Please copy the records below word for word, leaving out the pictures.

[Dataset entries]
###

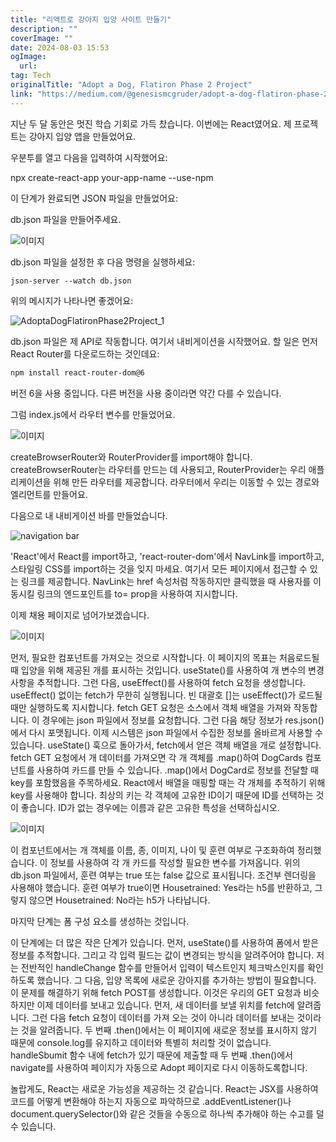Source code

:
 ```yaml
---
title: "리액트로 강아지 입양 사이트 만들기"
description: ""
coverImage: ""
date: 2024-08-03 15:53
ogImage: 
  url: 
tag: Tech
originalTitle: "Adopt a Dog, Flatiron Phase 2 Project"
link: "https://medium.com/@genesismcgruder/adopt-a-dog-flatiron-phase-2-project-178328665141"
---
```




지난 두 달 동안은 멋진 학습 기회로 가득 찼습니다. 이번에는 React였어요. 제 프로젝트는 강아지 입양 앱을 만들었어요.

우분투를 열고 다음을 입력하여 시작했어요:

npx create-react-app your-app-name --use-npm

이 단계가 완료되면 JSON 파일을 만들었어요:

<div class="content-ad"></div>

db.json 파일을 만들어주세요.

![이미지](/assets/img/AdoptaDogFlatironPhase2Project_0.png)

db.json 파일을 설정한 후 다음 명령을 실행하세요:

```
json-server --watch db.json
```

<div class="content-ad"></div>

위의 메시지가 나타나면 좋겠어요:

![AdoptaDogFlatironPhase2Project_1](/assets/img/AdoptaDogFlatironPhase2Project_1.png)

db.json 파일은 제 API로 작동합니다. 여기서 내비게이션을 시작했어요. 할 일은 먼저 React Router를 다운로드하는 것인데요:

```bash
npm install react-router-dom@6
```

<div class="content-ad"></div>

버전 6을 사용 중입니다. 다른 버전을 사용 중이라면 약간 다를 수 있습니다.

그럼 index.js에서 라우터 변수를 만들었어요.

![이미지](/assets/img/AdoptaDogFlatironPhase2Project_2.png)

createBrowserRouter와 RouterProvider를 import해야 합니다. createBrowserRouter는 라우터를 만드는 데 사용되고, RouterProvider는 우리 애플리케이션을 위해 만든 라우터를 제공합니다. 라우터에서 우리는 이동할 수 있는 경로와 엘리먼트를 만들어요.

<div class="content-ad"></div>

다음으로 내 내비게이션 바를 만들었습니다.

![navigation bar](/assets/img/AdoptaDogFlatironPhase2Project_3.png)

'React'에서 React를 import하고, 'react-router-dom'에서 NavLink를 import하고, 스타일링 CSS를 import하는 것을 잊지 마세요. 여기서 모든 페이지에서 접근할 수 있는 링크를 제공합니다. NavLink는 href 속성처럼 작동하지만 클릭했을 때 사용자를 이동시킬 링크의 엔드포인트를 to= prop을 사용하여 지시합니다.

이제 채용 페이지로 넘어가보겠습니다.

<div class="content-ad"></div>

![이미지](/assets/img/AdoptaDogFlatironPhase2Project_4.png)

먼저, 필요한 컴포넌트를 가져오는 것으로 시작합니다. 이 페이지의 목표는 처음로드될 때 입양을 위해 제공된 개를 표시하는 것입니다. useState()를 사용하여 개 변수의 변경 사항을 추적합니다. 그런 다음, useEffect()를 사용하여 fetch 요청을 생성합니다. useEffect() 없이는 fetch가 무한히 실행됩니다. 빈 대괄호 []는 useEffect()가 로드될 때만 실행하도록 지시합니다. fetch GET 요청은 소스에서 객체 배열을 가져와 작동합니다. 이 경우에는 json 파일에서 정보를 요청합니다. 그런 다음 해당 정보가 res.json()에서 다시 포맷됩니다. 이제 시스템은 json 파일에서 수집한 정보를 올바르게 사용할 수 있습니다. useState() 훅으로 돌아가서, fetch에서 얻은 객체 배열을 개로 설정합니다. fetch GET 요청에서 개 데이터를 가져오면 각 개 객체를 .map()하여 DogCards 컴포넌트를 사용하여 카드를 만들 수 있습니다. .map()에서 DogCard로 정보를 전달할 때 key를 포함했음을 주목하세요. React에서 배열을 매핑할 때는 각 개체를 추적하기 위해 key를 사용해야 합니다. 최상의 키는 각 객체에 고유한 ID이기 때문에 ID를 선택하는 것이 좋습니다. ID가 없는 경우에는 이름과 같은 고유한 특성을 선택하십시오.

![이미지](/assets/img/AdoptaDogFlatironPhase2Project_5.png)

이 컴포넌트에서는 개 객체를 이름, 종, 이미지, 나이 및 훈련 여부로 구조화하여 정리했습니다. 이 정보를 사용하여 각 개 카드를 작성할 필요한 변수를 가져옵니다. 위의 db.json 파일에서, 훈련 여부는 true 또는 false 값으로 표시됩니다. 조건부 렌더링을 사용해야 했습니다. 훈련 여부가 true이면 Housetrained: Yes라는 h5를 반환하고, 그렇지 않으면 Housetrained: No라는 h5가 나타납니다.

<div class="content-ad"></div>

마지막 단계는 폼 구성 요소를 생성하는 것입니다.

이 단계에는 더 많은 작은 단계가 있습니다. 먼저, useState()를 사용하여 폼에서 받은 정보를 추적합니다. 그리고 각 입력 필드는 값이 변경되는 방식을 알려주어야 합니다. 저는 전반적인 handleChange 함수를 만들어서 입력이 텍스트인지 체크박스인지를 확인하도록 했습니다. 그 다음, 입양 목록에 새로운 강아지를 추가하는 방법이 필요합니다. 이 문제를 해결하기 위해 fetch POST를 생성합니다. 이것은 우리의 GET 요청과 비슷하지만 이제 데이터를 보내고 있습니다. 먼저, 새 데이터를 보낼 위치를 fetch에 알려줍니다. 그런 다음 fetch 요청이 데이터를 가져 오는 것이 아니라 데이터를 보내는 것이라는 것을 알려줍니다. 두 번째 .then()에서는 이 페이지에 새로운 정보를 표시하지 않기 때문에 console.log를 유지하고 데이터와 특별히 처리할 것이 없습니다. handleSbumit 함수 내에 fetch가 있기 때문에 제출할 때 두 번째 .then()에서 navigate를 사용하여 페이지가 자동으로 Adopt 페이지로 다시 이동하도록합니다.

놀랍게도, React는 새로운 가능성을 제공하는 것 같습니다. React는 JSX를 사용하여 코드를 어떻게 변환해야 하는지 자동으로 파악하므로 .addEventListener()나 document.querySelector()와 같은 것들을 수동으로 하나씩 추가해야 하는 수고를 덜 수 있습니다.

###

__Solution to this exercise__
Source code

:
 ```yaml
---
title: "리액트로 강아지 입양 사이트 만들기"
description: ""
coverImage: ""
date: 2024-08-03 15:53
ogImage: 
  url: 
tag: Tech
originalTitle: "Adopt a Dog, Flatiron Phase 2 Project"
link: "https://medium.com/@genesismcgruder/adopt-a-dog-flatiron-phase-2-project-178328665141"
---
```




지난 두 달 동안은 멋진 학습 기회로 가득 찼습니다. 이번에는 React였어요. 제 프로젝트는 강아지 입양 앱을 만들었어요.

우분투를 열고 다음을 입력하여 시작했어요:

npx create-react-app your-app-name --use-npm

이 단계가 완료되면 JSON 파일을 만들었어요:

<div class="content-ad"></div>

db.json 파일을 만들어주세요.

![이미지](/assets/img/AdoptaDogFlatironPhase2Project_0.png)

db.json 파일을 설정한 후 다음 명령을 실행하세요:

```
json-server --watch db.json
```

<div class="content-ad"></div>

위의 메시지가 나타나면 좋겠어요:

![AdoptaDogFlatironPhase2Project_1](/assets/img/AdoptaDogFlatironPhase2Project_1.png)

db.json 파일은 제 API로 작동합니다. 여기서 내비게이션을 시작했어요. 할 일은 먼저 React Router를 다운로드하는 것인데요:

```bash
npm install react-router-dom@6
```

<div class="content-ad"></div>

버전 6을 사용 중입니다. 다른 버전을 사용 중이라면 약간 다를 수 있습니다.

그럼 index.js에서 라우터 변수를 만들었어요.

![이미지](/assets/img/AdoptaDogFlatironPhase2Project_2.png)

createBrowserRouter와 RouterProvider를 import해야 합니다. createBrowserRouter는 라우터를 만드는 데 사용되고, RouterProvider는 우리 애플리케이션을 위해 만든 라우터를 제공합니다. 라우터에서 우리는 이동할 수 있는 경로와 엘리먼트를 만들어요.

<div class="content-ad"></div>

다음으로 내 내비게이션 바를 만들었습니다.

![navigation bar](/assets/img/AdoptaDogFlatironPhase2Project_3.png)

'React'에서 React를 import하고, 'react-router-dom'에서 NavLink를 import하고, 스타일링 CSS를 import하는 것을 잊지 마세요. 여기서 모든 페이지에서 접근할 수 있는 링크를 제공합니다. NavLink는 href 속성처럼 작동하지만 클릭했을 때 사용자를 이동시킬 링크의 엔드포인트를 to= prop을 사용하여 지시합니다.

이제 채용 페이지로 넘어가보겠습니다.

<div class="content-ad"></div>

![이미지](/assets/img/AdoptaDogFlatironPhase2Project_4.png)

먼저, 필요한 컴포넌트를 가져오는 것으로 시작합니다. 이 페이지의 목표는 처음로드될 때 입양을 위해 제공된 개를 표시하는 것입니다. useState()를 사용하여 개 변수의 변경 사항을 추적합니다. 그런 다음, useEffect()를 사용하여 fetch 요청을 생성합니다. useEffect() 없이는 fetch가 무한히 실행됩니다. 빈 대괄호 []는 useEffect()가 로드될 때만 실행하도록 지시합니다. fetch GET 요청은 소스에서 객체 배열을 가져와 작동합니다. 이 경우에는 json 파일에서 정보를 요청합니다. 그런 다음 해당 정보가 res.json()에서 다시 포맷됩니다. 이제 시스템은 json 파일에서 수집한 정보를 올바르게 사용할 수 있습니다. useState() 훅으로 돌아가서, fetch에서 얻은 객체 배열을 개로 설정합니다. fetch GET 요청에서 개 데이터를 가져오면 각 개 객체를 .map()하여 DogCards 컴포넌트를 사용하여 카드를 만들 수 있습니다. .map()에서 DogCard로 정보를 전달할 때 key를 포함했음을 주목하세요. React에서 배열을 매핑할 때는 각 개체를 추적하기 위해 key를 사용해야 합니다. 최상의 키는 각 객체에 고유한 ID이기 때문에 ID를 선택하는 것이 좋습니다. ID가 없는 경우에는 이름과 같은 고유한 특성을 선택하십시오.

![이미지](/assets/img/AdoptaDogFlatironPhase2Project_5.png)

이 컴포넌트에서는 개 객체를 이름, 종, 이미지, 나이 및 훈련 여부로 구조화하여 정리했습니다. 이 정보를 사용하여 각 개 카드를 작성할 필요한 변수를 가져옵니다. 위의 db.json 파일에서, 훈련 여부는 true 또는 false 값으로 표시됩니다. 조건부 렌더링을 사용해야 했습니다. 훈련 여부가 true이면 Housetrained: Yes라는 h5를 반환하고, 그렇지 않으면 Housetrained: No라는 h5가 나타납니다.

<div class="content-ad"></div>

마지막 단계는 폼 구성 요소를 생성하는 것입니다.

이 단계에는 더 많은 작은 단계가 있습니다. 먼저, useState()를 사용하여 폼에서 받은 정보를 추적합니다. 그리고 각 입력 필드는 값이 변경되는 방식을 알려주어야 합니다. 저는 전반적인 handleChange 함수를 만들어서 입력이 텍스트인지 체크박스인지를 확인하도록 했습니다. 그 다음, 입양 목록에 새로운 강아지를 추가하는 방법이 필요합니다. 이 문제를 해결하기 위해 fetch POST를 생성합니다. 이것은 우리의 GET 요청과 비슷하지만 이제 데이터를 보내고 있습니다. 먼저, 새 데이터를 보낼 위치를 fetch에 알려줍니다. 그런 다음 fetch 요청이 데이터를 가져 오는 것이 아니라 데이터를 보내는 것이라는 것을 알려줍니다. 두 번째 .then()에서는 이 페이지에 새로운 정보를 표시하지 않기 때문에 console.log를 유지하고 데이터와 특별히 처리할 것이 없습니다. handleSbumit 함수 내에 fetch가 있기 때문에 제출할 때 두 번째 .then()에서 navigate를 사용하여 페이지가 자동으로 Adopt 페이지로 다시 이동하도록합니다.

놀랍게도, React는 새로운 가능성을 제공하는 것 같습니다. React는 JSX를 사용하여 코드를 어떻게 변환해야 하는지 자동으로 파악하므로 .addEventListener()나 document.querySelector()와 같은 것들을 수동으로 하나씩 추가해야 하는 수고를 덜 수 있습니다.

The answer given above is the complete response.